In den vergangenen Jahren hat sich am Verhalten insgesamt allerdings noch wenig geändert. Beim Fleischkonsum hält sich der geschätzte Pro-Kopf-Konsum relativ konstant bei etwa 60 Kilogramm. Seit 2013 nahm er um 1,1 Prozent ab. Der Anteil der Inlandsflüge sinkt, allerdings vor allem statistisch, weil die Gesamtzahl aller Flüge wächst. 2018 flogen laut Statistischem Bundesamt 23,5 Millionen Passagiere im Inland. 2017 waren es 23,7 Millionen, das macht ein Minus von 0,8 Prozent. Der Pkw-Verkehr hat laut Umweltbundesamt zwischen 1995 und 2017 um knapp 18 Prozent zugenommen.

Bundesregierung streitet über Maßnahmen zum Klimaschutz

"Es wäre unehrlich zu sagen, dass von den Maßnahmen zum Klimaschutz niemand etwas spüren wird", sagte CDU-Chefin Annegret Kramp-Karrenbauer der Bild am Sonntag. Ganz ohne Umstellung des Lebensstils werde es nicht gehen. Die Belastungen müssten aber "sozial ausgewogen" sein, zudem sollten die Maßnahmen wirtschaftlich sinnvoll sein und Anreize setzen. SPD-Politiker äußern sich ähnlich.

Niedersachsens Ministerpräsident Stephan Weil (SPD) sagte der Welt am Sonntag: "Wir müssen es schaffen, den dazu nötigen großen Umbau einer Industriegesellschaft so zu organisieren, dass die Folgen für die direkt Betroffenen erträglich bleiben." Klimaschutz brauche auch Zustimmung. Nordrhein-Westfalens SPD-Chef Sebastian Hartmann mahnte, eine CO2-neutrale Energie- und Wärmeerzeugung und Mobilität müsse für alle bezahlbar bleiben.

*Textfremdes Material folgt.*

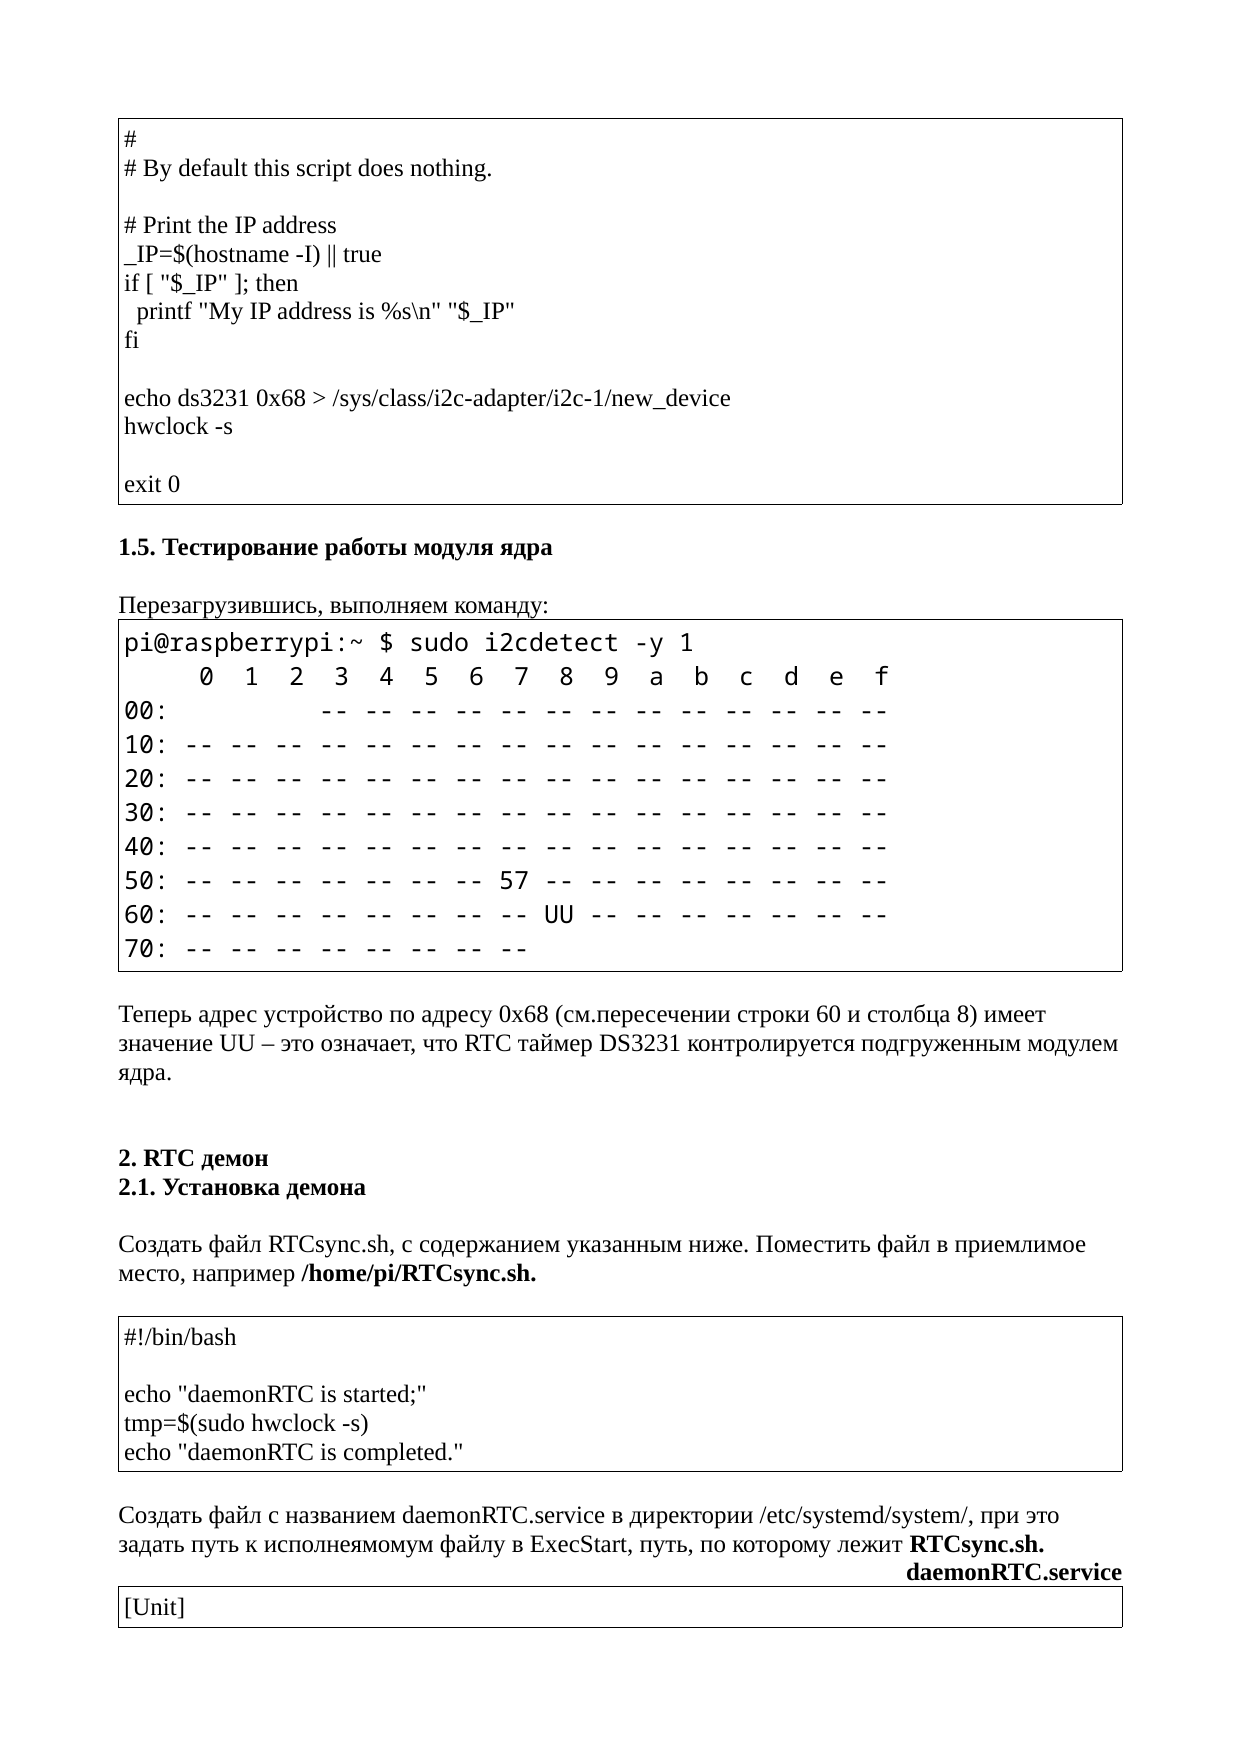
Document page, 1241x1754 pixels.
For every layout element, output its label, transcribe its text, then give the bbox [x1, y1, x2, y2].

text Создать файл RTCsync.sh, с содержанием указанным ниже. Поместить файл в приемлимое место, например /home/pi/RTCsync.sh. [118, 1229, 1122, 1287]
text Перезагрузившись, выполняем команду: [118, 590, 1122, 618]
text 2.1. Установка демона [118, 1172, 1122, 1201]
table_header pi@raspberrypi:~ $ sudo i2cdetect -y 1 0 1 2 3 4 5 6 7 8 9 a b c d e f 00: -- -- -- -- -- -- -- -- -- -- -- -- -- 10: -- -- -- -- -- -- -- -- -- -- -- -- -- -- -- -- 20: -- -- -- -- -- -- -- -- -- -- -- -- -- -- -- -- 30: -- -- -- -- -- -- -- -- -- -- -- -- -- -- -- -- 40: -- -- -- -- -- -- -- -- -- -- -- -- -- -- -- -- 50: -- -- -- -- -- -- -- 57 -- -- -- -- -- -- -- -- 60: -- -- -- -- -- -- -- -- UU -- -- -- -- -- -- -- 70: -- -- -- -- -- -- -- -- [119, 620, 1122, 971]
table_header # # By default this script does nothing. # Print the IP address _IP=$(hostname -I) || true if [ "$_IP" ]; then printf "My IP address is %s\n" "$_IP" fi echo ds3231 0x68 > /sys/class/i2c-adapter/i2c-1/new_device hwclock -s exit 0 [119, 119, 1122, 503]
text Теперь адрес устройство по адресу 0x68 (см.пересечении строки 60 и столбца 8) имеет значение UU – это означает, что RTC таймер DS3231 контролируется подгруженным модулем ядра. [118, 999, 1122, 1086]
table_header #!/bin/bash echo "daemonRTC is started;" tmp=$(sudo hwclock -s) echo "daemonRTC is completed." [119, 1317, 1122, 1471]
text Создать файл с названием daemonRTC.service в директории /etc/systemd/system/, при это задать путь к исполнеямомум файлу в ExecStart, путь, по которому лежит RTCsync.sh. [118, 1500, 1122, 1557]
text 2. RTC демон [118, 1143, 1122, 1172]
table_header [Unit] [119, 1587, 1122, 1627]
text daemonRTC.service [118, 1557, 1122, 1586]
text 1.5. Тестирование работы модуля ядра [118, 532, 1122, 561]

Union und SPD streiten derzeit über den richtigen Weg, Deutschland beim Klimaschutz wieder auf Kurs zu bringen. Im Gespräch ist ein sogenannter CO2-Preis, der den Ausstoß von Kohlendioxid (CO2) verteuert – und damit einerseits klimafreundliche Technologien fördert und andererseits die Konsumenten zum CO2-Sparen bringen soll, indem sie etwa weniger Auto fahren oder eine modernere Heizung einbauen. Unter anderem Benzin und Heizöl würden damit teurer werden.